Welcome to Writing-on-Stone Provincial Park / Áísínai'pi National Historic Site, Where Histories, Stories and Dreams Become One. Set in the prairie grasslands of southern Alberta, Writing-on-Stone / Áísínai'pi is a sacred landscape. The spectacular Milk River valley contains the largest concentration of First Nation petroglyphs (rock carvings) and pictographs (rock paintings) on the great plains of North America.
This remains a sacred place to the Blackfoot First Nation. Abundant petroglyphs, covering sheer sandstone cliffs, native grasses, and wildlife are are protected as a living part of the Blackfoot natural spiritual heritage.
The Milk River flows through sandstone hoodoos and coulees carved by wind and rain since the last Ice Age. Hoodoos are columns of sandstone protected by top layers of resistant rock. While the sandstone is eroded by wind and rain, the hard cap protects the formation from water infiltration and collapse.
This park is a sacred landscape that has special spiritual significance for the Blackfoot people who hunted & traveled the Great Plains for generations. The traditional culture of the Blackfoot is based on a long & intimate relationship with the land; this landscape is still part of that tradition. The First Nations petroglyphs (carvings) & pictographs (paintings) that cover the park's sheer sandstone cliffs are protected here as a legacy to this spiritual connection of a people with a place.
Writing-on-Stone became a provincial park in January 1957. The park's archaeological preserve was established in 1977 to ensure protection of the largest concentration of rock art on the North American Plains.
The park provides a 64-site campground amid the riverside cottonwoods and willows. Showers, power hook-ups, tap water and flush toilets are available. Campsites are available to reserve ahead of time through reserve.albertaparks.ca. Check out the comfort camping opportunity on our website www.albertaparks.ca search for Writing-on-Stone Provincial Park.

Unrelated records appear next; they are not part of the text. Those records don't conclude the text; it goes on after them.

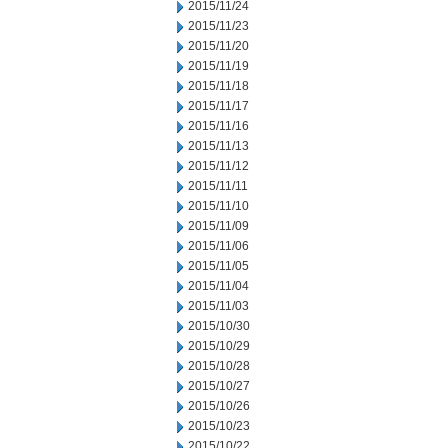
2015/11/24
2015/11/23
2015/11/20
2015/11/19
2015/11/18
2015/11/17
2015/11/16
2015/11/13
2015/11/12
2015/11/11
2015/11/10
2015/11/09
2015/11/06
2015/11/05
2015/11/04
2015/11/03
2015/10/30
2015/10/29
2015/10/28
2015/10/27
2015/10/26
2015/10/23
2015/10/22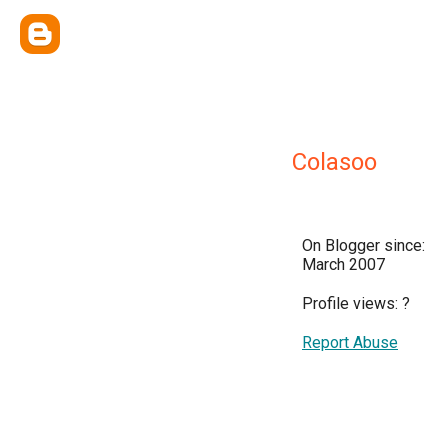
Colasoo
On Blogger since:
March 2007
Profile views:
?
Report Abuse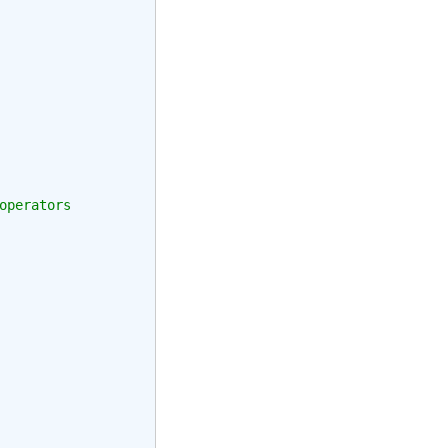
operators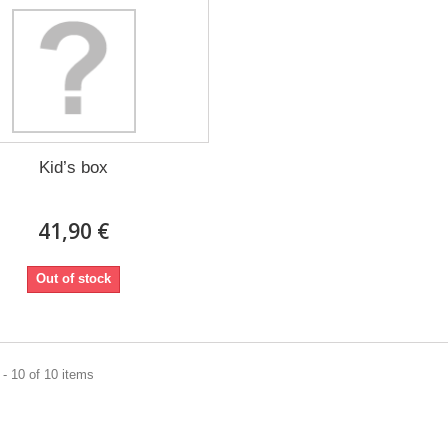
Kid’s box
41,90 €
Out of stock
- 10 of 10 items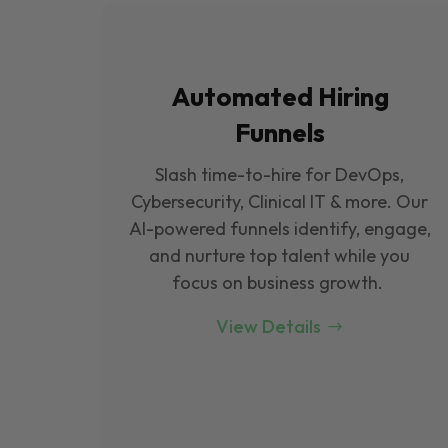
Automated Hiring
Funnels
Slash time-to-hire for DevOps,
Cybersecurity, Clinical IT & more. Our
Al-powered funnels identify, engage,
and nurture top talent while you
focus on business growth.
View Details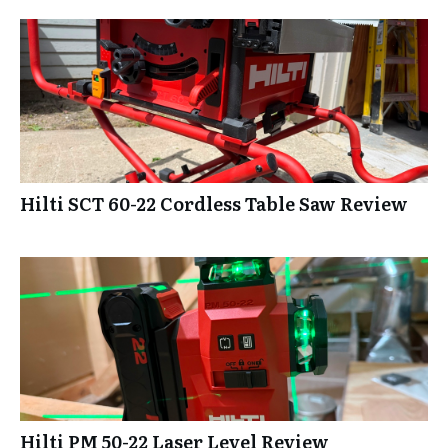
Hilti SCT 60-22 Cordless Table Saw Review
Hilti PM 50-22 Laser Level Review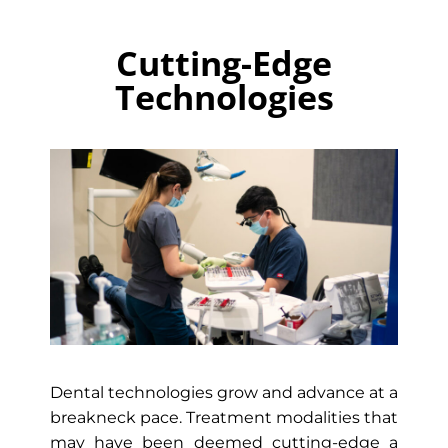
Cutting-Edge
Technologies
Dental technologies grow and advance at a
breakneck pace. Treatment modalities that
may have been deemed cutting-edge a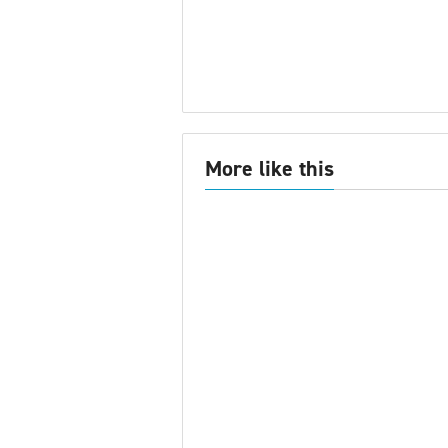
More like this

Notice: The environment of Writing-On-Stone / Áísínai'pi is extremely fragile. Please stay on trails at all times to prevent soil erosion and damage to plants and landforms. Do not deface rock art or landforms. Damaging any cultural resource, including rock art, may result in a $50,000 fine and a one-year jail sentence. If you see artifacts, please leave them in place and contact park staff.